AIM OF THE EXERCISE >>
List every line below that contains the word "para", copying each one in full.

*** Block opens ***

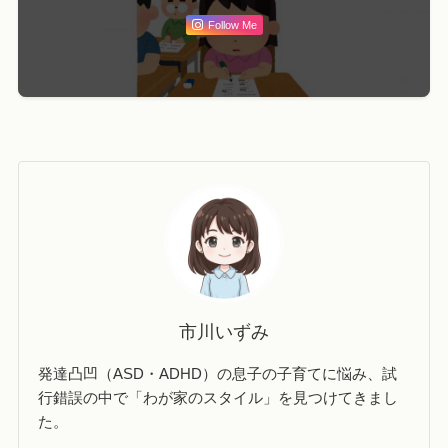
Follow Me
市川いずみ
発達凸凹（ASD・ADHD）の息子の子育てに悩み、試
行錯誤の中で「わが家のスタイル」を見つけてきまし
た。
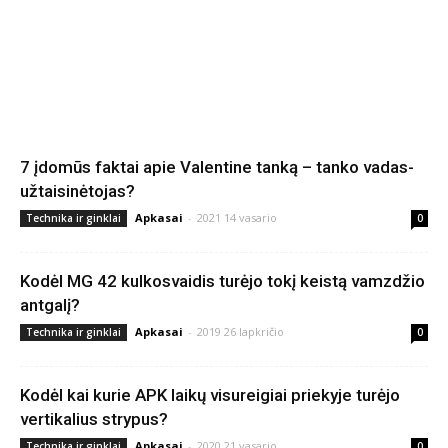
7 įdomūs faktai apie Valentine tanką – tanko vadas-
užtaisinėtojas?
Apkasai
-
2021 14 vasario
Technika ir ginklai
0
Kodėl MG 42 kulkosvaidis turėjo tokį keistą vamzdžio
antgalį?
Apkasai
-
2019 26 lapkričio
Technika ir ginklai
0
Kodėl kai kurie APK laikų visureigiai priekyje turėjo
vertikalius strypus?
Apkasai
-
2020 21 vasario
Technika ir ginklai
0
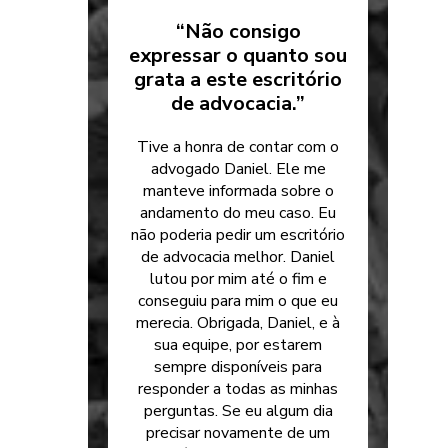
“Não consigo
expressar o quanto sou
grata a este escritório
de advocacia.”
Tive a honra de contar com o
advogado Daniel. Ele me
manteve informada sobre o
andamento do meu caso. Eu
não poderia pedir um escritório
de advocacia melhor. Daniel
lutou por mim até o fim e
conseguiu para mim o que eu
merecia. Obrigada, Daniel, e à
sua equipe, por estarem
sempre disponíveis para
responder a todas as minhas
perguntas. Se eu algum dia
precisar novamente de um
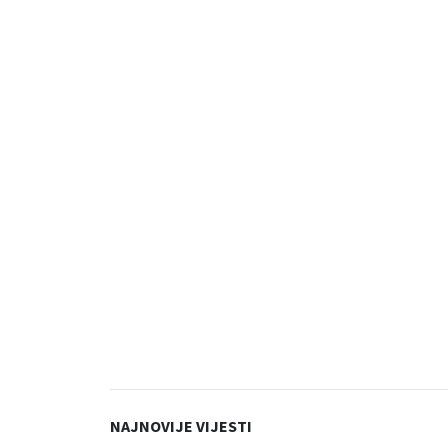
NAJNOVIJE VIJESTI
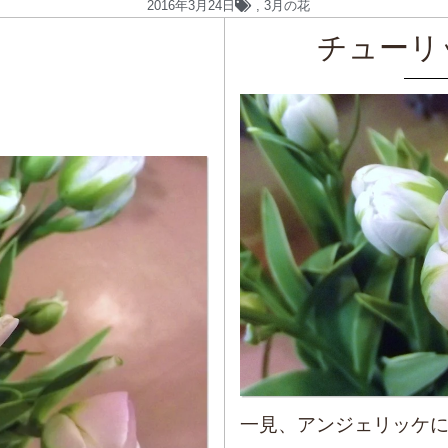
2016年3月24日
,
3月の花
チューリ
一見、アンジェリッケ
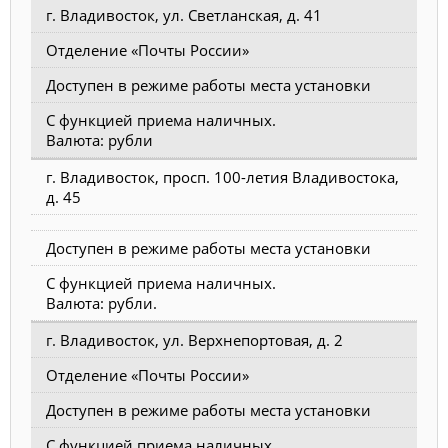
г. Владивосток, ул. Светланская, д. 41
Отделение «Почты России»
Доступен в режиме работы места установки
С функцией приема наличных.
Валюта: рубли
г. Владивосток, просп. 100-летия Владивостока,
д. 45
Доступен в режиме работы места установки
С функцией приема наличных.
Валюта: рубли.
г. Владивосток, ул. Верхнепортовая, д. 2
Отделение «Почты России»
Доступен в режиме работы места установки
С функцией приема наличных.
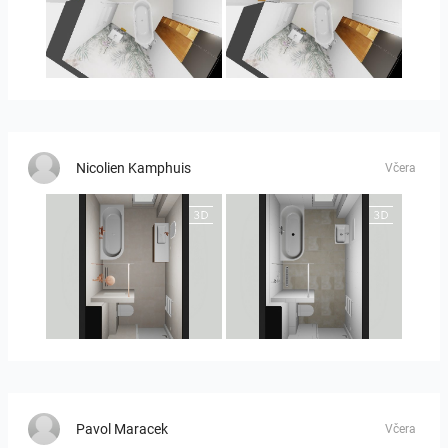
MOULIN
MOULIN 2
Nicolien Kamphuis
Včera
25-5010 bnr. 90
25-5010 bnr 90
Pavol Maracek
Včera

*** Block closes ***

WRITTEN RESPONSE >>
conseguiu para mim o que eu
sempre disponíveis para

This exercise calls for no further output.